Hawken makes the transition from the Dark Eros trope to the traditional Tantric sex system.  He’s relatively non-threatening in this vid, a sort of Ollie Sacks with a missing tooth.  He doesn’t quite make up for the loss of Satan when the liberals took over God and made him into Santa Claus, easy to dispense with if you don’t respond to bribes.  There is no lascivious exploitation.

Now that Ollie Sacks comes closer to stepping into Charon’s boat, he reveals his own struggle with the dark side, almost completely repressed in his lifetime. He’s a man who values control and may try to swim the River Styx by himself.   (He probably could do it.)  We are now willing enough to face these terrors that excerpts from biographical notes written by an old friend, Lawrence Weschler, are in this month’s “Vanity Fair.”  http://www.vanityfair.com/culture/2015/04/oliver-sacks-autobiography-before-cancer

I reviewed “Dark Eros” by Thomas Moore on Jan 31, 2010 (“The Dark Eros of the Big Backside”) and Oct 5, 2011(“More Intense than Lyric Poetry”).  Even since then there has been much increased tolerance and frankness about sex, torture, dismemberment -- most of it shallow and mostly uninformed.  Movies keep pushing the limits:  “Fifty Shades of Grey,” “Game of Thrones,” are not Doris Day movies.  It would be more interesting and useful to look at the real life dark side of Doris Day or her acting partner, Rock Hudson, who died of AIDS.

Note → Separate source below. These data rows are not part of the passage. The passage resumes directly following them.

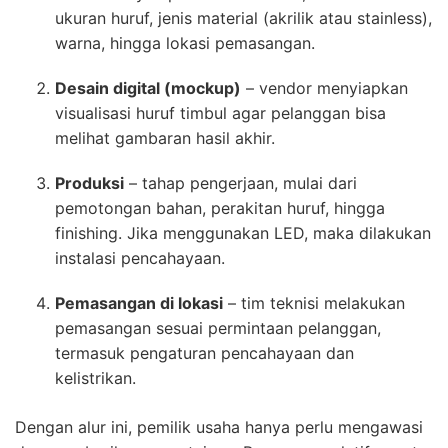
ukuran huruf, jenis material (akrilik atau stainless),
warna, hingga lokasi pemasangan.
Desain digital (mockup)
– vendor menyiapkan
visualisasi huruf timbul agar pelanggan bisa
melihat gambaran hasil akhir.
Produksi
– tahap pengerjaan, mulai dari
pemotongan bahan, perakitan huruf, hingga
finishing. Jika menggunakan LED, maka dilakukan
instalasi pencahayaan.
Pemasangan di lokasi
– tim teknisi melakukan
pemasangan sesuai permintaan pelanggan,
termasuk pengaturan pencahayaan dan
kelistrikan.
Dengan alur ini, pemilik usaha hanya perlu mengawasi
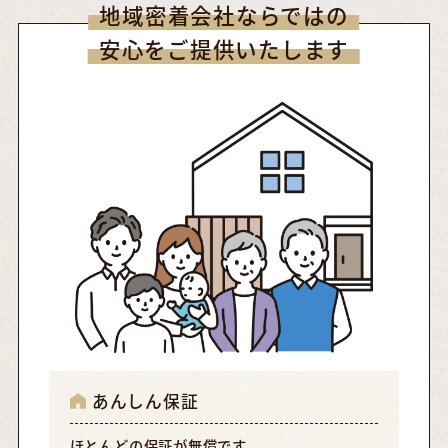
地域密着会社ならではの
安心をご提供いたします
あんしん保証
ほとんどの保証が無償です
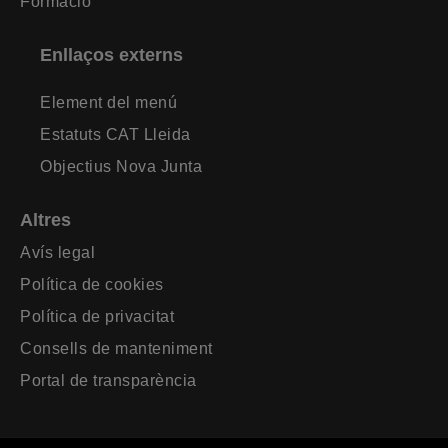
Formació
Enllaços externs
Element del menú
Estatuts CAT Lleida
Objectius Nova Junta
Altres
Avís legal
Política de cookies
Política de privacitat
Consells de manteniment
Portal de transparència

Early in the long conversation between Barrus and myself, which I hope will continue for a long time, I proposed a Gestalt “dream interpretation” of an empty theatre between performances with only a single charwoman present.  I made it as concrete as I could, the smell of hot stage lights, the dust of paint flaked off of flats, lingering hints of greasepaint, and then the rustling scurry of rats under the ranks of red plush seats out there in the dark.  Tim’s response was a series of images of empty raked seats in a theatre somewhere.  More eloquent than words.


The imagery is seductive, more subtext than script, most powerful to the initiated who have been on that stage.  He tells me that instead of the “light cage” I knew, where the crew sat inside a real cage to keep people away from huge rheostats that controlled the lights, now the light crew manages the shifting patterns of color and movement from a tablet, maybe in the front row, using Blue Tooth so there is no trailing power cable.

The arts should stop short of acting out in real life, which is too dangerous, but can be managed this side of madness by admitting in image and word, framed on the stage, that dark desire exists.  Moore:  “By treating sex as a biological instinct and strong, persistent desire as addiction, we lose touch with the soul of sex and desire -- with their depths, their poetic resonance, and the meaningfulness they carry.” 


But the young, the unprotected, the vulnerable, will need shelter, both emotional and physical, to withstand what may be loaded onto them, whether it is the cartoon death of the mother (“Bambi”) or being sexually abused by their own family members.  They shouldn’t have to crash a workshop or pay a registrar in order to get the key.